Peek-a-boo T-62

Today, Duncan looks at the final unit to hit the painting table in the #FateofFourGamers Challenge; the T-62, and looks at painting something other than just dark yellow… Hurrah!

Painting the Egyptians has, at times, been a bit of a slog. Sorry to start on a negative but that much sandy yellow after painting a tonne of dunkelgelb for my Germans was a mental challenge; not in the same league as Fez but a challenge never the less. So I started to Google around a bit looking for some inspiration for my armoured vehicles to see if there were alternative colour schemes or something to break up the palette a little.

It turns out that the Egyptians used camouflage – who knew?!  

This was the image that really caught my eye – Mig Jimenez is a fantastic painter to boot – and I thought maybe I could use this as my muse to create something different for my Egyptian T-62s. 

I’ve brush painted camo before on my Germans and the first decision is whether to create a feather edged, or worn, or a rounded camo pattern. My weapon of choice for the rounded camo is to use a cotton bud (I think they are called cue tips in America) to splodge the initial application on. As this is a challenge, after all, I decided to go for the more feathered, worn look.

The main way that I painted these models is not radically different to that way that I painted my IS-3 tanks here so I won’t go into the basics in as much details (I hope that is ok). 

I rummaged through my paint brushes to find an old, abused brush that I could use to stipple the paint on. The one I went for was one that I used to use to apply PVA glue to bases so it really is knackered. I also chose a more washed out green that the image that I had found opting for the good old Olive Drab. 

You don’t have to be too neat or tidy at this stage just get your camo colour in the right areas. When you are stippling try and insure that the edges are fuzzy by applying the paint to the centre of the area and working outwards.

Next apply a pin wash of GW Seraphim Sepia over the seems of panels, the track wheels etc. don’t differentiate where the camo pattern and base colour are make sure you line the model regardless.  

Once the wash is dry – and I mean completely dry – begin to build up the base colour again by dry brushing over the areas that you have washed with the same colour; in this case GW Zandri Dust. Don’t go over the main areas of camo but do make sure that you dry brush up to and over the edge. In the image above look at the second tank turret from the right to see how you can create a transition from one colour to the other. 

Next carefully highlight the model with a light sand colour – I used GW Terminus Stone – and this time only go over the very tops of any contours to create a real stark highlight. This can be done over the camo colour to accentuate the effect of wear and tear. 

Paint the tracks Vallejo Black and any machine guns etc. and then once that is completely dry then dry brush Vallejo Black Grey over these areas. When I am doing this stage I also like to use the dry brush to add areas of scuffing where the paint has been worn completely away. 
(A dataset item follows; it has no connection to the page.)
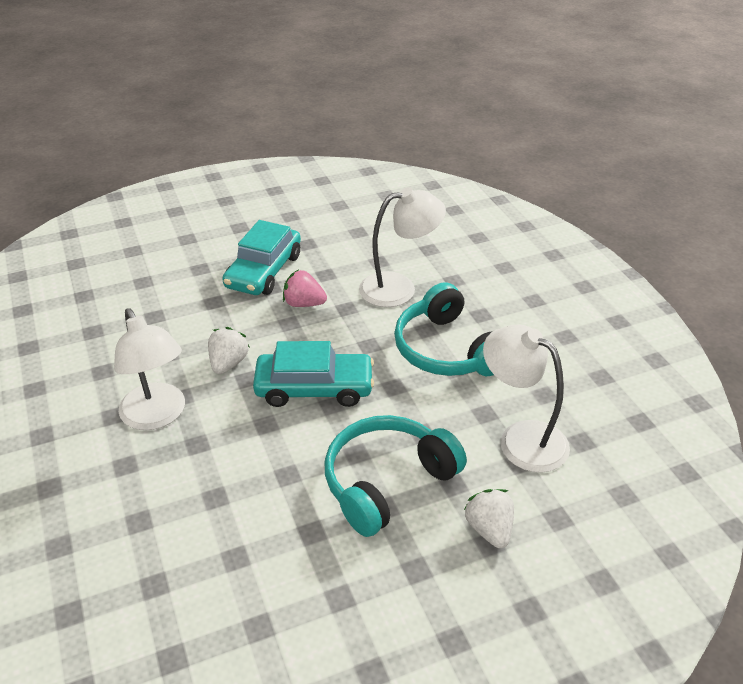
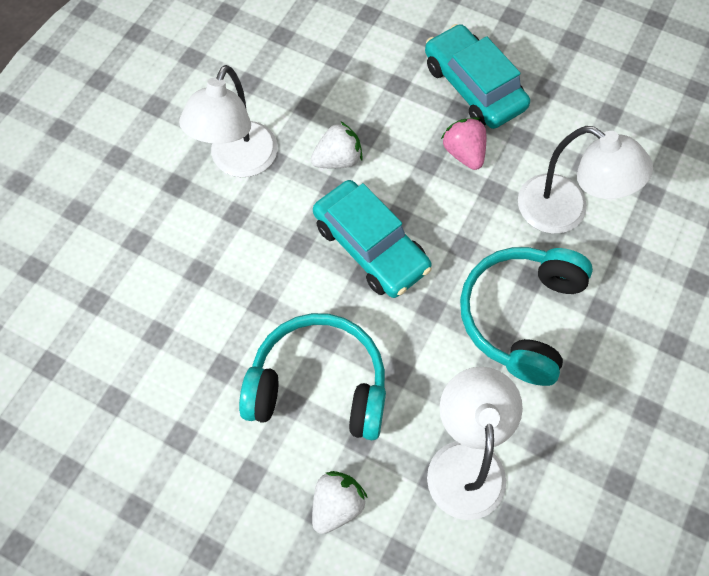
camera: 50 degrees right, 25 degrees up
(264, 271) = (473, 86): turquoise car -> turquoise car turned 75 degrees clockwise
Other details, like the IR searchlight, can then be added. I painted mine 
Vallejo Black Grey then added the 2 spots of GW Astronomicon Grey and washed that over with Secret Weapon Soft Black wash to create some depth and texture on the lens.  

And there are the final beasts ready to move out and occupy the Sinai and ready to take on Lee’s Magrach-6s soon. 

3 thoughts on “Peek-a-boo T-62

  1. Yo Duncan,
    The tracks should be painted steel and weathered with a dirty brown wash and the raised portions highlighted with steel to represent operation in the abrasive desert environment . Check out Google Images for examples of Egyptian tanks in the desert.

    1. Thanks, Jack I might hit the tracks with a light drybrush of silver then (I don’t usually go up to silver) but thanks for letting me know.

      – Dunc

  2. Question, do you paint your tracks pieces black and then go back and paint the road wheels, etc.. the primary color?

    Trying to figure the easiest way to paint the tracks and road wheels.